On top of that, Islamabad has built the kind of deep structural relationships with the eastern side that almost no other neutral country can match. You could see that clearly when Pakistan’s military chief, Field Marshal Asim Munir, hosted Libyan commander Saddam Haftar in Rawalpindi. That high-level meeting came right before Haftar flew out to Washington to meet US Secretary of State Marco Rubio. That kind of precise diplomatic sequencing doesn’t happen by accident; it says a lot about Pakistan’s underlying role as a reliable bridge to the West, coordinating moves behind the scenes so all parties stay aligned before agreements ever hit the press.
All of this soft power is also backed by some incredibly hard-nosed defense dealmaking. Late in 2025, Islamabad signed a massive $4 billion defense agreement with the eastern-based Libyan National Army, covering the sale of 16 JF-17 Thunder fighter jets and 12 Super Mushshak trainer aircraft. Pairing big military sales with high-level diplomacy is a pretty savvy move on Pakistan’s part. It means Pakistan isn’t just mediating peace out of pure goodwill; it has real, tangible leverage baked directly into the process it’s overseeing. By becoming a key defense supplier to the LNA, Islamabad ensures that the eastern leadership remains deeply cooperative throughout the transition.

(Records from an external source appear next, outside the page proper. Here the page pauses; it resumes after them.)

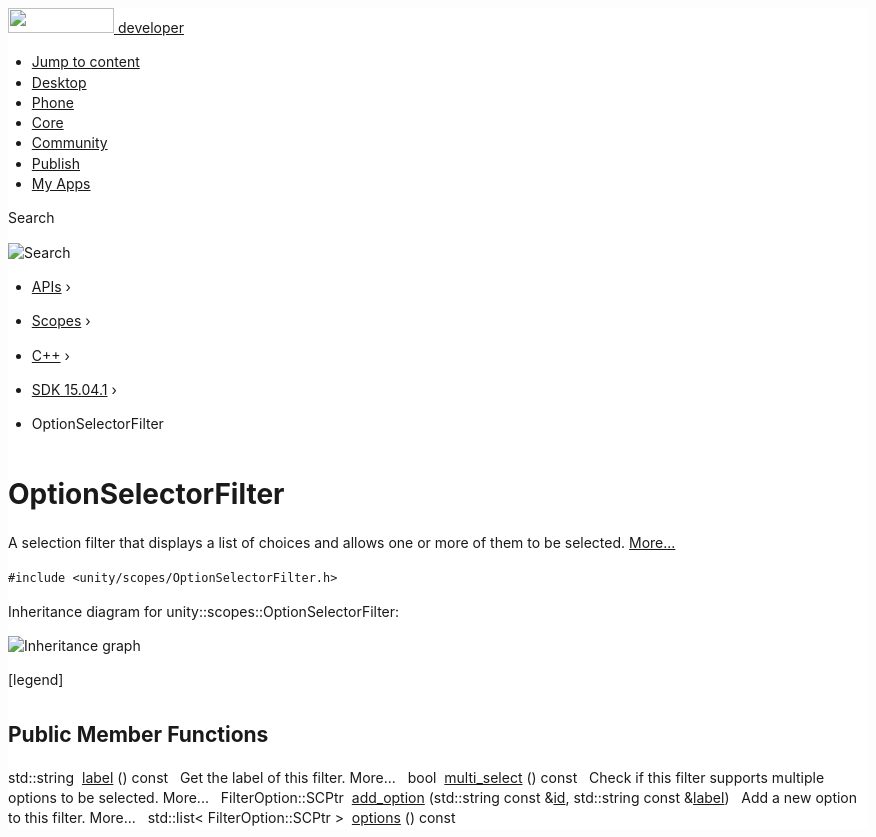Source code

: <a href="https://developer.ubuntu.com/" class="logo-ubuntu"><img src="https://developer.ubuntu.com/assets/sites/ubuntu/latest/u/img/logos/logo-ubuntu-orange.svg" width="106" height="25" /> <span>developer</span></a>

-   [Jump to content](index.html#main-content)
-   [Desktop](https://developer.ubuntu.com/en/desktop/)
-   [Phone](https://developer.ubuntu.com/en/phone/)
-   [Core](https://developer.ubuntu.com/core)
-   [Community](https://developer.ubuntu.com/en/community/)
-   [Publish](https://developer.ubuntu.com/en/publish/)
-   [My Apps](https://myapps.developer.ubuntu.com/)

Search

<img src="https://developer.ubuntu.com/assets/sites/ubuntu/latest/u/img/search-white.svg" alt="Search" height="28" />

-   [APIs](../../../../index.html) ›
-   [Scopes](../../../index.html) ›
-   [C++](../../index.html) ›
-   [SDK 15.04.1](../index.html) ›



-   OptionSelectorFilter

OptionSelectorFilter
====================

A selection filter that displays a list of choices and allows one or more of them to be selected. [More...](index.html#details)

`#include <unity/scopes/OptionSelectorFilter.h>`

Inheritance diagram for unity::scopes::OptionSelectorFilter:

![Inheritance graph](https://developer.ubuntu.com/static/devportal_uploaded/b0d48542-ac75-4a9b-b8e1-2dd1b90fea35-api/scopes/cpp/sdk-15.04.1/unity.scopes.OptionSelectorFilter/classunity_1_1scopes_1_1_option_selector_filter__inherit__graph.png)

<span class="legend">\[legend\]</span>

<span id="pub-methods"></span> Public Member Functions
------------------------------------------------------

std::string 
<a href="index.html#a125c5b43a776bb80f02293ae6d1801d3" class="el">label</a> () const
 
Get the label of this filter. More...
 
bool 
<a href="index.html#aa1799eafbae1d5228d4520a2dc74f146" class="el">multi_select</a> () const
 
Check if this filter supports multiple options to be selected. More...
 
FilterOption::SCPtr 
<a href="index.html#adeebc09dbf919d0ba9015eae669a0d33" class="el">add_option</a> (std::string const &<a href="../unity.scopes.FilterBase/index.html#a1f2d96647b23af77b1ff1cffc80f3868" class="el">id</a>, std::string const &<a href="index.html#a125c5b43a776bb80f02293ae6d1801d3" class="el">label</a>)
 
Add a new option to this filter. More...
 
std::list&lt; FilterOption::SCPtr &gt; 
<a href="index.html#a773c6364c3cee05042e975e927faf808" class="el">options</a> () const
 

If this actually works and Libya finds lasting stability, the payoff for Pakistan back home could be absolutely huge. The biggest one is economic: before the 2011 NATO-backed uprising sent Libya into a tailspin of chaos, the country was a major destination for Pakistani labor, hosting more than 150,000 expats whose monthly remittances were a real lifeline for families back home. A stable, unified Libya heading into a massive reconstruction phase would suddenly need huge amounts of foreign labor, engineers, and technical expertise. By positioning itself as the main architect of Libyan peace, Pakistan is setting its state enterprises and private sector up to grab a big share of those reconstruction contracts, creating a serious win for its own domestic economy.
But the whole thing hinges on Pakistan sticking with it for the long haul and refusing to take its foot off the gas. Libya has a brutal track record of chewing up diplomatic breakthroughs, and agreements there can fall apart within months once regional proxy interests start pulling in different directions again. Tarek Megerisi, director of the geopolitical advisory firm Informmi, makes a perfectly fair point: there’s absolutely no guarantee any signed deal actually holds in a place that’s defied every single previous attempt at a fix. Pakistan can’t just broker this, sign the papers, and walk away. It’s going to need to stay actively involved as a kind of institutional guarantor on the ground if it wants this fragile power-sharing setup to actually survive the intense pressure that’s coming.